Joe Albanese
They say the two best days in a boat owner’s life is the day they buy it and the day they sell it. Well, I can tell you that’s not always true. After 15 years, this Maritime Skiff had become a big part of my life. Seeing her go was tough.
I remember scouring through ads in the back of local magazines, looking for a Maritime for sale for months. They were quite popular at the time, and those that had them tended to hold onto them. I finally found one, a lightly-used 1890, in the back of The Fisherman. I called the number and left a message.
A week later I was out on the marsh, stalking a pair of black ducks loafing on a salt pond. Just as I got within gun range they jumped, giving me a clear shot. The pump barked once, clearly missing the lead bird. A quick shuck and a follow-up knocked down the trailing duck, and my limit was secured.
My phone rang, buried deep under the neoprene keeping my legs warm and dry. I fumbled through layers to answer and an unfamiliar voice greeted me, “Hi, this is Ron. I’m calling about the Maritime.”
The call was brief but fruitful. I would meet him at his son’s house to look at the vessel, an 18 footer assembled in a shipyard in Maine just a few years prior. She was everything I thought she could be, floating motionless with a light dusting of snow.
A few weeks later and I’d meet Ron at the broker’s office, check in hand. I sat there, staring at that slip of paper. “Is something wrong son?,” he asked with the kindly tone that old men have when speaking to boys less than half their age.
“I’ve, I’ve just never written a check that big,” I replied. I pondered the debt I was about to take on, the amount of the loan seemingly insurmountable to a lowly wildlife tech.
Ron let out a lighthearted laugh, “Son, wait till you sign up for that mortgage.” And just like that, the shiny 1890 was mine.
She was a few years old, but not 20 hours had ticked by on the 90 horsepower Suzuki. Ron’s eldest wasn’t much of a fisherman, and the Maritime wasn’t much of a wakeboard boat. She mostly just sat, aching to fish the flats, pluck clams from tidal mud, and navigate the creeks where black ducks play. I was happy to let her do what she was built for.
That first winter was spent chasing ducks and digging clams. She was in her prime, skimming across shallow flats and navigating the tight confines of creeks too small for most center consoles.
That spring, I performed the 20-hour service and then let her rip. There was no holding back; I kept the throttle cracked, and that’s the way it stayed for a decade and a half.
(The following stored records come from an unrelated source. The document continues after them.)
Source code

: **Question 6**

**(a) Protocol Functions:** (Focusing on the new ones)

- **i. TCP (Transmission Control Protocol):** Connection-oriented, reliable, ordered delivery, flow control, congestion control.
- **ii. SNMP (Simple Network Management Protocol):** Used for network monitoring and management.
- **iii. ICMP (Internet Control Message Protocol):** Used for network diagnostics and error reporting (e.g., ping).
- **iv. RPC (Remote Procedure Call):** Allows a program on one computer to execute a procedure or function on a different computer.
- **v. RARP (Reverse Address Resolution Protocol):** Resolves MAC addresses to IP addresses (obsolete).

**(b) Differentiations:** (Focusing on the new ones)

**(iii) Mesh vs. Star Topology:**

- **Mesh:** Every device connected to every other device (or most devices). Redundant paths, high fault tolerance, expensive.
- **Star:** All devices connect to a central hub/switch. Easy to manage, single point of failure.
Throwing flies to tailing stripers, fishing offshore reefs, dragging a clam rake, setting decoys, pulling a tube. She did it all with a smile. Even on the coldest day, she started on the slightest nudge of the key. She delivered me when the winds kicked up out of nowhere, returning me safely from the duck hole in 50 mile per hour gusts with enough confidence to do it again the next tide. She skated across the mud when the west wind emptied the bay. She even found my boy’s first striped bass.
Joe Albanese
But now it is time for her to go. A younger man needs her to chase fish and fowl.